# Instructions for the task
Two lines below mark the span: the one containing "درس وبشكل يومي." and the one containing "إعداد: عبد الله السديري". Set down both, plus every line between, exactly as they stand, and nothing else.

Collected data
Content starts

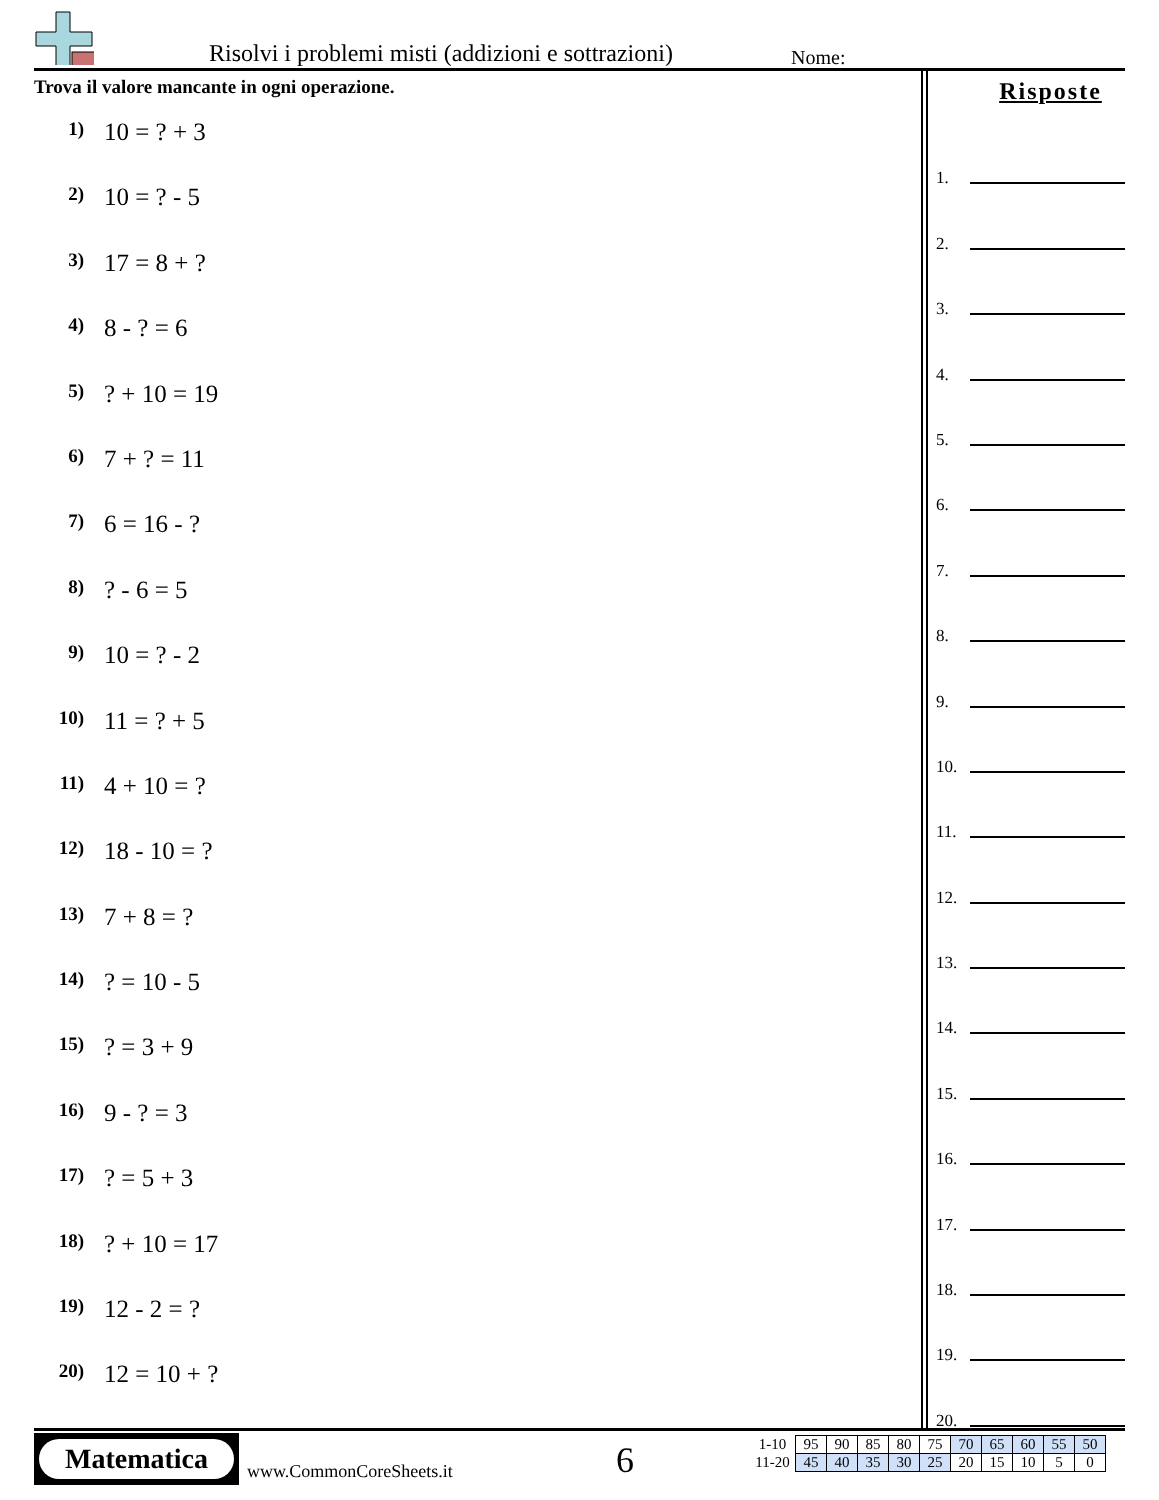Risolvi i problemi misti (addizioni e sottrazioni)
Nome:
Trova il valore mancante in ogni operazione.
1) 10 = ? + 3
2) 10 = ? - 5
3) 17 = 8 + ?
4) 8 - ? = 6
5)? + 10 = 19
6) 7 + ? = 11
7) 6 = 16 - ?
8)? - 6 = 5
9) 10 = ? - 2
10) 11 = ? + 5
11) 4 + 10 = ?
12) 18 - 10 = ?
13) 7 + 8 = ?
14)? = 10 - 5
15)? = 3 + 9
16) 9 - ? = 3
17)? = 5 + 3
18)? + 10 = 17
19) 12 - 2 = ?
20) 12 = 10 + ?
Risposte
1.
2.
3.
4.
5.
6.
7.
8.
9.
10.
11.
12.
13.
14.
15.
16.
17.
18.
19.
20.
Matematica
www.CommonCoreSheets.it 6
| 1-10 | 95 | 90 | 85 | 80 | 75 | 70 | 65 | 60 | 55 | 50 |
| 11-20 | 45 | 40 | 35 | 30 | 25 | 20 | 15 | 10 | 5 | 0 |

Content ends
Content starts

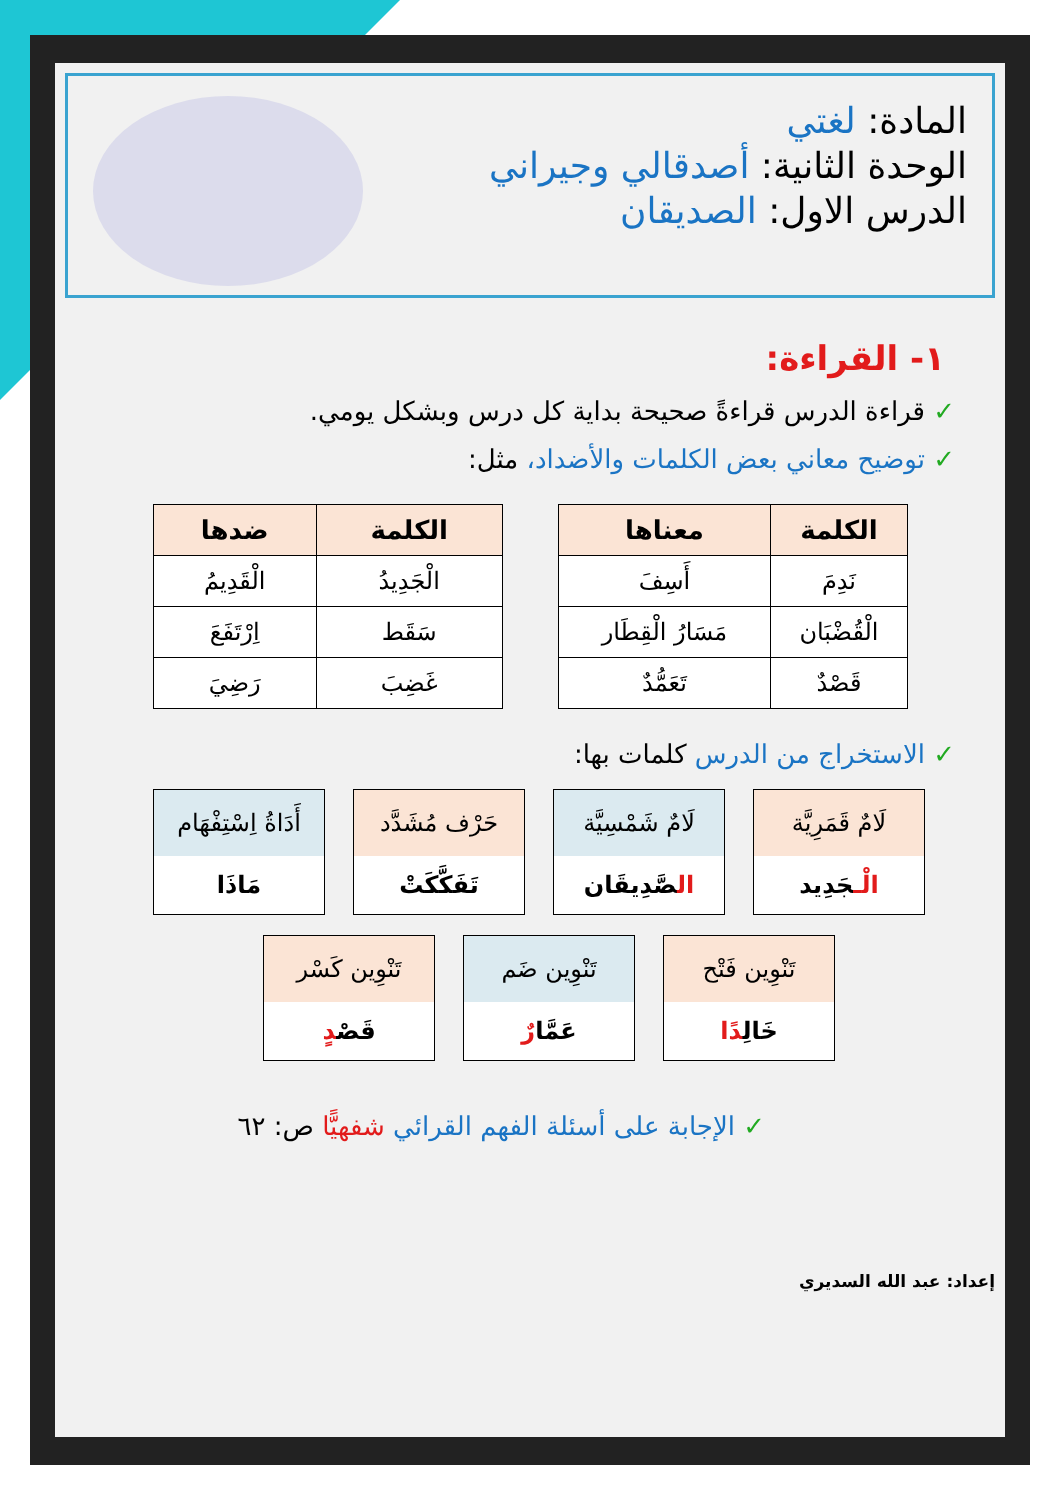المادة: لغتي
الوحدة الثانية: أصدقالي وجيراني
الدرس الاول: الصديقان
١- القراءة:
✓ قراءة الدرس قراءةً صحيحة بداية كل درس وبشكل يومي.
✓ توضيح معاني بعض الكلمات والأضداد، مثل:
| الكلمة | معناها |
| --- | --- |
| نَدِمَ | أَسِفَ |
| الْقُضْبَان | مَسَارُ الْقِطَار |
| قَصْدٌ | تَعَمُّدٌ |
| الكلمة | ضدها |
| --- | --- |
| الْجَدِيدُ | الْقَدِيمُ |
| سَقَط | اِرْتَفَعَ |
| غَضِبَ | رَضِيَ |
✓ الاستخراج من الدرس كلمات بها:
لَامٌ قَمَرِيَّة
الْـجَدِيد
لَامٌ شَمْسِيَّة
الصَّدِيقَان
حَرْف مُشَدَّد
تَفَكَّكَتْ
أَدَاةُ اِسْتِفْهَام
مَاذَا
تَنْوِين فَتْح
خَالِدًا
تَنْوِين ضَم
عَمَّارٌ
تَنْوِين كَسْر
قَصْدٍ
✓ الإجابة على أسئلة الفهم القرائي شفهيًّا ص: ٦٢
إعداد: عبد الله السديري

Content ends

# Task response
✓ قراءة الدرس قراءةً صحيحة بداية كل درس وبشكل يومي.
✓ توضيح معاني بعض الكلمات والأضداد، مثل:
| الكلمة | معناها |
| --- | --- |
| نَدِمَ | أَسِفَ |
| الْقُضْبَان | مَسَارُ الْقِطَار |
| قَصْدٌ | تَعَمُّدٌ |
| الكلمة | ضدها |
| --- | --- |
| الْجَدِيدُ | الْقَدِيمُ |
| سَقَط | اِرْتَفَعَ |
| غَضِبَ | رَضِيَ |
✓ الاستخراج من الدرس كلمات بها:
لَامٌ قَمَرِيَّة
الْـجَدِيد
لَامٌ شَمْسِيَّة
الصَّدِيقَان
حَرْف مُشَدَّد
تَفَكَّكَتْ
أَدَاةُ اِسْتِفْهَام
مَاذَا
تَنْوِين فَتْح
خَالِدًا
تَنْوِين ضَم
عَمَّارٌ
تَنْوِين كَسْر
قَصْدٍ
✓ الإجابة على أسئلة الفهم القرائي شفهيًّا ص: ٦٢
إعداد: عبد الله السديري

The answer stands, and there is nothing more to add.